So this morning I got my choice of sitting with 9 kids or 8 teenagers for 15 min at co-op. I took on the teens. It’s really, really hard to talk to people when they’re staring at you. I know they were just listening but it’s so nerve wracking. I wanted to tell them to stop looking at me but I couldn’t. My son was sick so he didn’t go to co-op.
After we attempted to go grocery shopping but there were too many people/cars there. We went home checked on the kid and dog. I was so tired because of the stress of watching the kids I laid down but my mind wouldn’t calm down about all the things I have to do for my assistance review. So we went to michael’s because their canvas was 85% off.
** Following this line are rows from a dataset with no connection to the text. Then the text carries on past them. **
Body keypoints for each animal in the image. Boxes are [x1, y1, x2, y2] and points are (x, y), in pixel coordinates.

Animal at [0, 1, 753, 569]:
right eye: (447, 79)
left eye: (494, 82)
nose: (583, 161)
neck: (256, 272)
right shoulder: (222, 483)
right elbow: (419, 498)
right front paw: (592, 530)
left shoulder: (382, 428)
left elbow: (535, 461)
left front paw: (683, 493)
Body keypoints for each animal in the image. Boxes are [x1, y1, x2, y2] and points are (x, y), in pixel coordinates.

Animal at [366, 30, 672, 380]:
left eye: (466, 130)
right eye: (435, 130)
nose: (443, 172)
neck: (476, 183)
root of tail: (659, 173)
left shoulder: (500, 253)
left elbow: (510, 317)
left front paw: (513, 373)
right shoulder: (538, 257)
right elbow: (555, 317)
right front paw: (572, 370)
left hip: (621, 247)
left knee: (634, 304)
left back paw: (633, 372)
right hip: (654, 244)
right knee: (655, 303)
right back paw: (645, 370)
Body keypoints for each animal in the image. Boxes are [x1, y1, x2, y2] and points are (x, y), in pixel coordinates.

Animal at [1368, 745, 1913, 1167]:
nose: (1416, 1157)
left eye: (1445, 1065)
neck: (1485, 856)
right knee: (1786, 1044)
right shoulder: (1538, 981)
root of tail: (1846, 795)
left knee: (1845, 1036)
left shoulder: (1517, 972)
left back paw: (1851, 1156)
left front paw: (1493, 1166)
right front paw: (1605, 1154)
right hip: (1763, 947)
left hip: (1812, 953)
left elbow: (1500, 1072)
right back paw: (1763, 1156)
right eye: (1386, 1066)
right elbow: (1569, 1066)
My husband got a 36×48 canvas for under $13 and I got a tile to paint on for $1.25.
On the way home we decided to try and grocery shopping at a smaller store. We managed that and came home to fill our fridge and cupboards. I spent some time thinking about cutting. Then I cooked and served dinner. My sister called to find out whether I liked my new therapist or not. I told her I did. That she reminds me of an old friend. I of course didn’t tell her how crappy I’m doing that I’m getting whiplash from my moods.
Now I’m sitting here thinking how well everyone thinks I am when I feel like I’m drowning. I want to cut really bad but that would kick in my crisis plan and I don’t want my mental health team to know I’m cutting and isolating yet that can wait until I see them again. I don’t want to have to go to Intensive Outpatient or the hospital over my stupidness. I don’t know how to tell them how bad my paranoia is. That I’ve found I can block out the noise of my head/thoughts by using headphones and listening to music. I don’t want to die today just really hurt myself. All together it was a good day maybe I’m stabling out again. Hopefully tomorrow will be better.